Carla vive en Barcelona. Es una mujer de unos cuarenta años que esconde su naufragio vital apoyando los codos en la barra de los bares de copas, tomando cocaína, conversando con el menor número de palabras posibles y permutando alcobas. Su hermana Blanca vive en Almería, es un poco más joven, está casada y tiene una hija. Tampoco parece tener una vida completa; su ofuscación es trabajar como actriz y que su marido, simplemente, trabaje. El padre de las dos hermanas, que también vive en Almería, es profesor y dueño de una autoescuela. Se está muriendo. Carla viaja hasta Almería para ver a su padre y a su hermana. Blanca asume el destino de su progenitor. Carla delega su pena en la rabia y prefiere no enfrentarse a los hechos.
El director Lino Escalera se engancha a la situación de ese tríptico de personajes para lograr una película tan certera como cruda. Las excepcionales interpretaciones y unos diálogos tremendamente auténticos se encargan de introducirnos de lleno en una realidad que está ahí, de la que huimos y a la que nadie quiere enfrentarse. Y no es el tema de la muerte el que se impone en primer plano; sino que permanece de fondo y de fundido a negro. Delante subyace el miedo al diálogo frontal y a llegar tarde a todo. Y en un guión bastante redondo son los silencios los que más hablan: somos más lo que callamos, “las cosas que no dices y se quedan ahí” como le comenta Blanca a su hermana. Habla, habla, habla cuando aún estés a tiempo, parece decirnos Nunca sé decir adiós.

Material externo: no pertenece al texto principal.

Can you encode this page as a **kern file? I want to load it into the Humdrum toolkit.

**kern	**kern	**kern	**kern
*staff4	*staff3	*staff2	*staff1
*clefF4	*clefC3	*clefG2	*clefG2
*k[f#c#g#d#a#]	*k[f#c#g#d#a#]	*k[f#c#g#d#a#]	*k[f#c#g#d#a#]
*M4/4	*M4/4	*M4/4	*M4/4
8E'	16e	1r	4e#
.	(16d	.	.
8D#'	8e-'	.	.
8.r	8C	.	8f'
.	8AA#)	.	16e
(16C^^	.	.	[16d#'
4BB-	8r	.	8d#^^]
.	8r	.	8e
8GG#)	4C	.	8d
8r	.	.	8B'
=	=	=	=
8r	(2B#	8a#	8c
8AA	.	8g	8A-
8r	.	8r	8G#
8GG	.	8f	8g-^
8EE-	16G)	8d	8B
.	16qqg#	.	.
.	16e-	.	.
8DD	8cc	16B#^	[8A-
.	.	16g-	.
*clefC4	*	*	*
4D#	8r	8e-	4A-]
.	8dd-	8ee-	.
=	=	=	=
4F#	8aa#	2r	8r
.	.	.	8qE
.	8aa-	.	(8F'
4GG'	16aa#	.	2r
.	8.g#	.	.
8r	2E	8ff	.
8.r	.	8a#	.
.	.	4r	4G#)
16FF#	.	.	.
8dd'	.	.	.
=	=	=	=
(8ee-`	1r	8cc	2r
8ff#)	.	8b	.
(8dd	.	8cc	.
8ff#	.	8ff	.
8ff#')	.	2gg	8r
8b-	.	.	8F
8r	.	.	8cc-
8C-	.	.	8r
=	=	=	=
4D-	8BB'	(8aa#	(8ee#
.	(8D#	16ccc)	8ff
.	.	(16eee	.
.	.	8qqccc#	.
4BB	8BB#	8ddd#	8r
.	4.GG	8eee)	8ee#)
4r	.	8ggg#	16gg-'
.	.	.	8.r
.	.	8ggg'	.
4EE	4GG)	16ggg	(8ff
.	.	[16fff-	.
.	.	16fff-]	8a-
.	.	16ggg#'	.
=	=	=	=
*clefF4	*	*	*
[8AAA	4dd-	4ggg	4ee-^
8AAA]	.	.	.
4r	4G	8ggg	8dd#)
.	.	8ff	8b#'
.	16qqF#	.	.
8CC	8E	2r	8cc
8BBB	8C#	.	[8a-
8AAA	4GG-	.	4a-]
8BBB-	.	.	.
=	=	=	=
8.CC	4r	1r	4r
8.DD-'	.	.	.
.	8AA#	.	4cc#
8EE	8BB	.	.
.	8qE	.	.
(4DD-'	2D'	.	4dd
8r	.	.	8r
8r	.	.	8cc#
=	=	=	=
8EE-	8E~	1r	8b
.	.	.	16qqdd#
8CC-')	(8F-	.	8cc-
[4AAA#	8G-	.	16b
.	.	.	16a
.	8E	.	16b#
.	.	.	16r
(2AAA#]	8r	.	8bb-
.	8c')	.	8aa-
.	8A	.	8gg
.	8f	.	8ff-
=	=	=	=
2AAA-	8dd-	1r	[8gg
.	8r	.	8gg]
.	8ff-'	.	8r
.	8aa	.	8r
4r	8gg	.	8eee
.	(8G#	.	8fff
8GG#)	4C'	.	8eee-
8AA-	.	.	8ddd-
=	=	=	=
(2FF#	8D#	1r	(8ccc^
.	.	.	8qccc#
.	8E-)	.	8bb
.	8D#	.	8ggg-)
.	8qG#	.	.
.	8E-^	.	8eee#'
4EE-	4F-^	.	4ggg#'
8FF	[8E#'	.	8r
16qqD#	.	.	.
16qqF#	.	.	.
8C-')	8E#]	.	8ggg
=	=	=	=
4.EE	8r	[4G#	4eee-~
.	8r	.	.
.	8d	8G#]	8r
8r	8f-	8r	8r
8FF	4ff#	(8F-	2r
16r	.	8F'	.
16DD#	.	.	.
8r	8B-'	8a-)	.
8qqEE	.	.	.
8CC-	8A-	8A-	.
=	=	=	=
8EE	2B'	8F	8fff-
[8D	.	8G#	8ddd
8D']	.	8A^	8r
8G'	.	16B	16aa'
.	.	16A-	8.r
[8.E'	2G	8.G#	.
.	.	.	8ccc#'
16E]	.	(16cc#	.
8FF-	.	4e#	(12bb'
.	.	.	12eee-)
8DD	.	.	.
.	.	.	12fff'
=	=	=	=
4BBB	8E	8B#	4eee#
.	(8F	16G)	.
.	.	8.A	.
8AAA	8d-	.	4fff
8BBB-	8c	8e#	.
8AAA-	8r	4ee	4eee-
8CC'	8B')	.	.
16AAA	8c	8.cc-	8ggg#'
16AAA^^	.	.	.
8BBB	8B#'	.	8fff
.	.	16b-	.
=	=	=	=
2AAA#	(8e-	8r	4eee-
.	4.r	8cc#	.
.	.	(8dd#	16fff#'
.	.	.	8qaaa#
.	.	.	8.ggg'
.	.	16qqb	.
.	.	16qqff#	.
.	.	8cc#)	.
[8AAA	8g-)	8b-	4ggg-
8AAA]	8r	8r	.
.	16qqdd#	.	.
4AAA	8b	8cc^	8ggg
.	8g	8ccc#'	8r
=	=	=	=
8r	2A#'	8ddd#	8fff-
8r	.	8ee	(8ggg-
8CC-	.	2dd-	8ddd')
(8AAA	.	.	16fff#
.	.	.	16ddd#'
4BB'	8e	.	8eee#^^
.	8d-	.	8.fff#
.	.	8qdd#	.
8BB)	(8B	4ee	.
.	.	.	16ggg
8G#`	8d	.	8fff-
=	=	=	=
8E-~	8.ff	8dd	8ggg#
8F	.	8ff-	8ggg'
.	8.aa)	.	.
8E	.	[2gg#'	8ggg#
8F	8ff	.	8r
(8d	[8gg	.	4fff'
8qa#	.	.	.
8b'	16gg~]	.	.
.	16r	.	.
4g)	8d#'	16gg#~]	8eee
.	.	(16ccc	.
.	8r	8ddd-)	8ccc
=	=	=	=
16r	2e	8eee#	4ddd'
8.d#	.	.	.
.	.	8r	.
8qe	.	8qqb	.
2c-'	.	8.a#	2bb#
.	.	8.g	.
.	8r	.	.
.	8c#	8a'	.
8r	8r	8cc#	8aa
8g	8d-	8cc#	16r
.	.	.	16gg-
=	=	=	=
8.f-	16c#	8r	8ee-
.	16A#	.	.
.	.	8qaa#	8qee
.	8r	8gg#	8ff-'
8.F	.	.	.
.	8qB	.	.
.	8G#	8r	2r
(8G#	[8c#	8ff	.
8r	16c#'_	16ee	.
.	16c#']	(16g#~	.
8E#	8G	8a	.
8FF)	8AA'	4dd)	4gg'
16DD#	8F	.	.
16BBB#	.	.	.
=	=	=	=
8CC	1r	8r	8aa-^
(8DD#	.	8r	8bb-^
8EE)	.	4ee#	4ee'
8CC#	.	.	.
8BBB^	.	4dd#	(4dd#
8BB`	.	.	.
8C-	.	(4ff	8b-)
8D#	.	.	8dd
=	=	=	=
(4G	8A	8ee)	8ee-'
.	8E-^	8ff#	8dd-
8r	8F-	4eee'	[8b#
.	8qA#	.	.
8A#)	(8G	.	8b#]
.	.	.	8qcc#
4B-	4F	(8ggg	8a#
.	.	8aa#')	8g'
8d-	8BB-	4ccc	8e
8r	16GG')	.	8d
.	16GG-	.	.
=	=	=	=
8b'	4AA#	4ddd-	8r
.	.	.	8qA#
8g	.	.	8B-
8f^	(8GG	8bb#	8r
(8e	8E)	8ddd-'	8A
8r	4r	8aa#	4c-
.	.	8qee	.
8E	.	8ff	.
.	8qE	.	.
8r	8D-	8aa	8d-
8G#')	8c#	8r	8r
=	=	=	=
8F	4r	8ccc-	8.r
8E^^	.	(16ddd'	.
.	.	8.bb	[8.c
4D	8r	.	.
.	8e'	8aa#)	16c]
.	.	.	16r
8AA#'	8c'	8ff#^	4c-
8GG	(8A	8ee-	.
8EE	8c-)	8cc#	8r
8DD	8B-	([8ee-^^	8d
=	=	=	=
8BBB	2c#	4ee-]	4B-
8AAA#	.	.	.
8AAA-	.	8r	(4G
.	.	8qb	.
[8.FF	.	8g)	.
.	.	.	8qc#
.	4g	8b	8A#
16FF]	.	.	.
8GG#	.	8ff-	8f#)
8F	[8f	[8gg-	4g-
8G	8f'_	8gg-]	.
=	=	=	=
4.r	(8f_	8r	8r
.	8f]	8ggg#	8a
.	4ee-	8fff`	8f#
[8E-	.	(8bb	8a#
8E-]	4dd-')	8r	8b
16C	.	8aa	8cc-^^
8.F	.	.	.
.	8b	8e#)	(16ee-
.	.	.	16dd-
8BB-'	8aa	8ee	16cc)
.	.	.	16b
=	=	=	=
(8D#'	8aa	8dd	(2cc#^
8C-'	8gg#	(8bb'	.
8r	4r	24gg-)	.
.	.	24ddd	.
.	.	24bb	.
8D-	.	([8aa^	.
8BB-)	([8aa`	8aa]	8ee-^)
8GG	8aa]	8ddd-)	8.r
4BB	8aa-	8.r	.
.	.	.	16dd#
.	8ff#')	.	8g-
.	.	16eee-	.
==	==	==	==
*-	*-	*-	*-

La historia, basada en parte en una situación personal del coguionista Pablo Remón, autor del interesante y muy dialogado cortometraje Todo un futuro juntos, es admirable desde su intencionalidad y muy ajustado a su propósito. Un libreto encumbrado, todavía más, por tres actores imponentes tan metidos en sus papeles que llegan a asustar. Hasta la próxima.